→ Directions: Anywhere the string "tutanota" shows up in the listing below, copy the line it is in.

→ Listed entries:
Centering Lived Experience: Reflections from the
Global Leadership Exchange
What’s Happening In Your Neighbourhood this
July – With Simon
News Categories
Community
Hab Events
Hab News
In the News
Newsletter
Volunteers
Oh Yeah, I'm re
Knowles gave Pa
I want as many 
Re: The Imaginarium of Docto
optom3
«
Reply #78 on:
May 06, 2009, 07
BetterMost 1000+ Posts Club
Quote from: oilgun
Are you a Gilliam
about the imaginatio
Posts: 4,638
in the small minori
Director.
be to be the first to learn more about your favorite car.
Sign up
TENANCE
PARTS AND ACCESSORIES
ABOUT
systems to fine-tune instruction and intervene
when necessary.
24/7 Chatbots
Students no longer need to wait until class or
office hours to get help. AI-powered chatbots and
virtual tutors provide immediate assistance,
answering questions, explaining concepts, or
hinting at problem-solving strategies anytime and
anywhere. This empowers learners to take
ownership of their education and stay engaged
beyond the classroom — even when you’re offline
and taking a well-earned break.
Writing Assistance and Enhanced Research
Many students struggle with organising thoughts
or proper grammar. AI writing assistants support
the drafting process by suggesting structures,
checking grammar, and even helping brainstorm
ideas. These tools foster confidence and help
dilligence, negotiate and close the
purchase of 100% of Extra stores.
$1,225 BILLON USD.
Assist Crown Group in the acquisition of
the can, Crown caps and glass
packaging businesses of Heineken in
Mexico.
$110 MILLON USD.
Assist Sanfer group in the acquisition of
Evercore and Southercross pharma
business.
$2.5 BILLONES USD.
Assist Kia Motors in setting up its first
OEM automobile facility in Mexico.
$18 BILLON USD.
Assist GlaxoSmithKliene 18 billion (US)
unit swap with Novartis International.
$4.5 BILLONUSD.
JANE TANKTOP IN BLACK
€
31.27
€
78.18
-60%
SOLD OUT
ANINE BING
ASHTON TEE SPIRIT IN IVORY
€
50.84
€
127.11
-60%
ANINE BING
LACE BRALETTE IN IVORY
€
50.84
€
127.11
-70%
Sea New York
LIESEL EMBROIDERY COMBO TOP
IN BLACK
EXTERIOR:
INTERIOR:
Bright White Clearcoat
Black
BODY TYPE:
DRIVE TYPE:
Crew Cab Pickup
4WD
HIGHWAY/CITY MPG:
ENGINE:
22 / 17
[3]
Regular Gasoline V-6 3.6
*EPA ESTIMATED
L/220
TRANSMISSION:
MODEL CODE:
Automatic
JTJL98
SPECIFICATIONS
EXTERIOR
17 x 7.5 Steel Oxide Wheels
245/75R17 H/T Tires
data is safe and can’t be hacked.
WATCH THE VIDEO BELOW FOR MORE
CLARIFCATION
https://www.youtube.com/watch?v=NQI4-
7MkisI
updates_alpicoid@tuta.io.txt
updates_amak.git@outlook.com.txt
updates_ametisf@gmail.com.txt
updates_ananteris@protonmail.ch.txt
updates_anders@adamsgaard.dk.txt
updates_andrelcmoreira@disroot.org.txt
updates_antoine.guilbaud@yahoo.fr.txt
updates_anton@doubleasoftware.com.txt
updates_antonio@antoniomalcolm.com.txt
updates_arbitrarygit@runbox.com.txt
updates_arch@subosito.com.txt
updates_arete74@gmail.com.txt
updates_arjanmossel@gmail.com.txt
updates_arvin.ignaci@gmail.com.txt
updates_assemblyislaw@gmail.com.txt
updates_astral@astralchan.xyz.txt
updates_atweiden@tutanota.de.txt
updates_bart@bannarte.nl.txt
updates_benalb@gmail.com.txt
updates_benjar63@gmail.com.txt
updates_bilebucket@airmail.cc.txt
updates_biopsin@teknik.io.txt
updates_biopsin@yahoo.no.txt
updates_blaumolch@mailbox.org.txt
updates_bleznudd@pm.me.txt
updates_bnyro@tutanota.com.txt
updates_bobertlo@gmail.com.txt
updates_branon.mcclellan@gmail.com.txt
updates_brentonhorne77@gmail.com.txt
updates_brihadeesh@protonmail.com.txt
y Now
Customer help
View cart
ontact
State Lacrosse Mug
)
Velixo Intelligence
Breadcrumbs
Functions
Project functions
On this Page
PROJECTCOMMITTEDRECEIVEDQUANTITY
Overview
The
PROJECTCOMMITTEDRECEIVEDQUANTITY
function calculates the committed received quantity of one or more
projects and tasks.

→ Solution to the exercise:
updates_atweiden@tutanota.de.txt
updates_bnyro@tutanota.com.txt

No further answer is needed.